Even if atomic data (.int file) is missing for a particular atom in the system, the information for the point will still be added to the database. This is because the rest the point can still be used in the training set for the other atoms.

create_database(database_path: str | Path, echo=False)

Creates empty database in which important information from a PointsDirectory instance can be stored.

Parameters:

database_path – A string or Path to a (non-existing) database on disk.

create_database_session(database_path: Path, echo=False)

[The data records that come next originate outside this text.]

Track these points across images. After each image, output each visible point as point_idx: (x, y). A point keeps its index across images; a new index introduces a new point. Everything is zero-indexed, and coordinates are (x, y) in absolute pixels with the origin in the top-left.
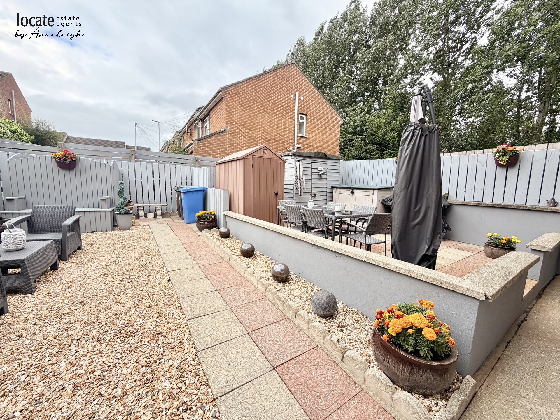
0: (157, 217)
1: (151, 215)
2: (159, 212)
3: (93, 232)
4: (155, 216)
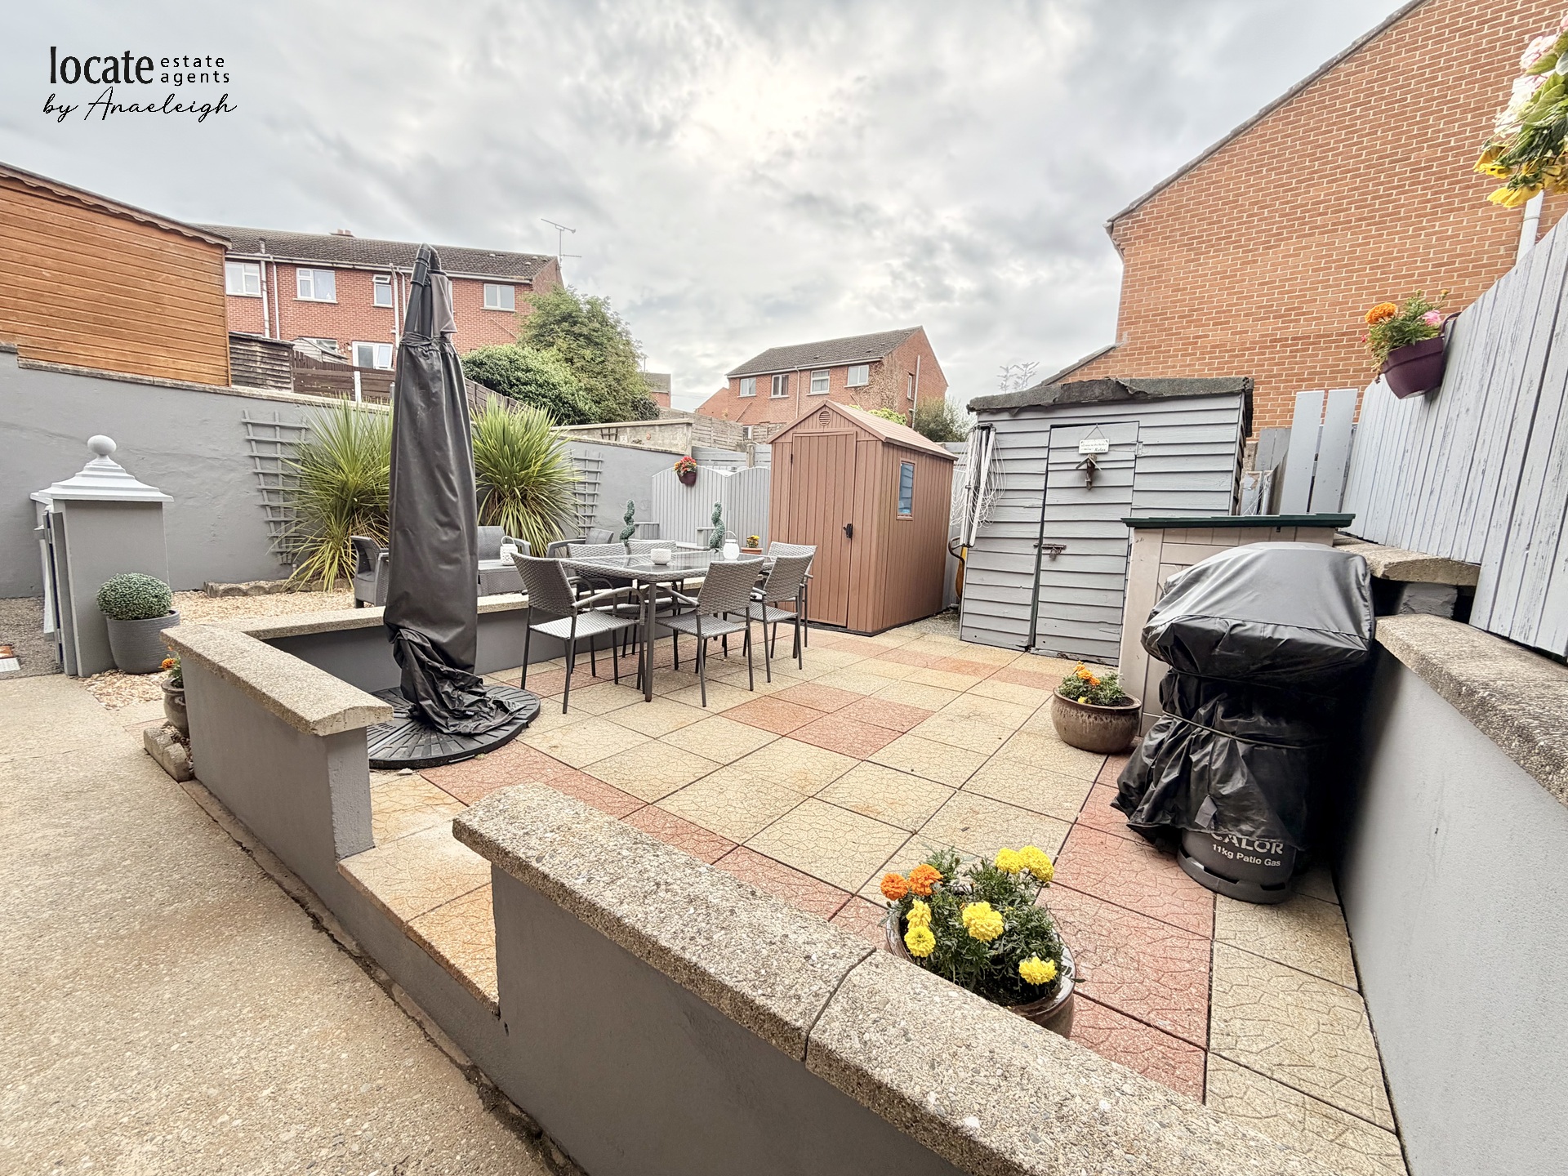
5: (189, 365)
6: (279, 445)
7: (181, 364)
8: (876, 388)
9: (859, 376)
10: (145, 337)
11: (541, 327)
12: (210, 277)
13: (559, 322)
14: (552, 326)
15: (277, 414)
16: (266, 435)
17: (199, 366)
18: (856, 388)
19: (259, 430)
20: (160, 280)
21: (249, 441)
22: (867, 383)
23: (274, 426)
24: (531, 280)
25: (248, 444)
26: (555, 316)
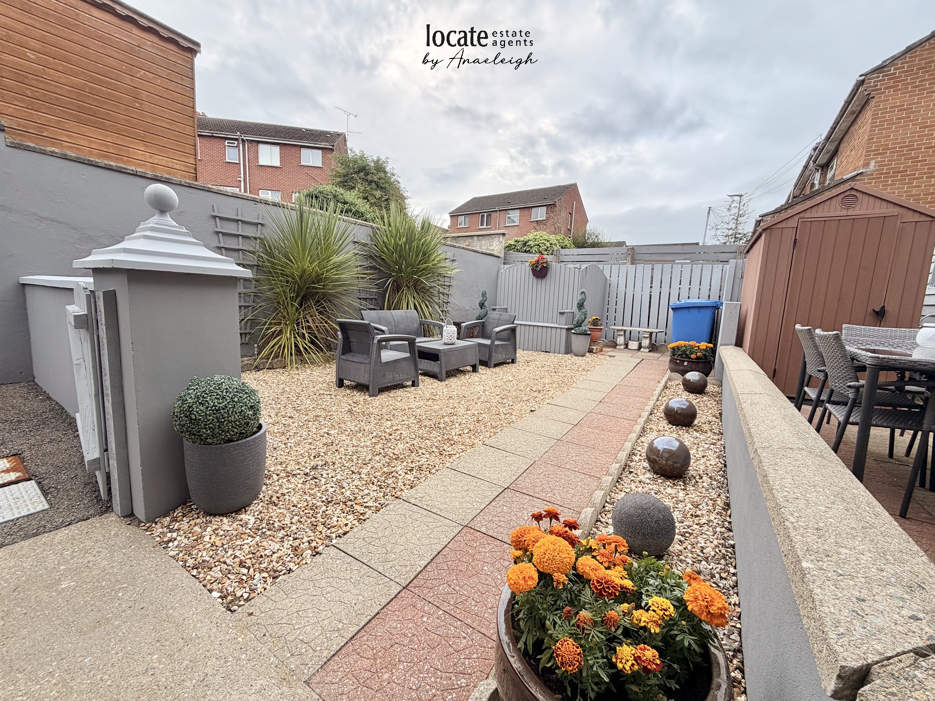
0: (642, 350)
1: (633, 345)
2: (646, 342)
3: (546, 352)
4: (640, 347)
5: (164, 161)
6: (240, 238)
7: (156, 159)
8: (551, 221)
9: (540, 214)
10: (125, 131)
11: (345, 176)
12: (182, 79)
13: (358, 173)
14: (353, 175)
15: (240, 210)
16: (231, 228)
17: (172, 163)
18: (537, 221)
19: (226, 223)
20: (138, 76)
21: (217, 233)
22: (544, 218)
23: (237, 221)
24: (333, 146)
25: (216, 237)
26: (354, 169)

Creates a sqlalchemy Engine object as well as a Session object which are used to interact with the SQLite database.

Parameters:
  • database_path – pathlib.Path object to database

  • echo – Whether for SQLAlchemy to echo SQL commands used, defaults to False

get_sqlite_db_information(db_path: str | Path, echo=False) Tuple[List[str], List[str], DataFrame]

Gets relevant information from database needed to post process data and generate datasets for machine learning

Parameters:
  • db_path – Path to SQLite3 database containing Points, AtomNames, and Dataset tables.

  • echo – Whether to echo executed SQL statements, defaults to False

Returns:

Tuple of: List of point ids (integers) contained in the db, List of atom names (str) contained in db, a pd.DataFrame object containing all relevant data needed to construct the datasets.

Return type:

Tuple[List[str], List[str], pd.DataFrame]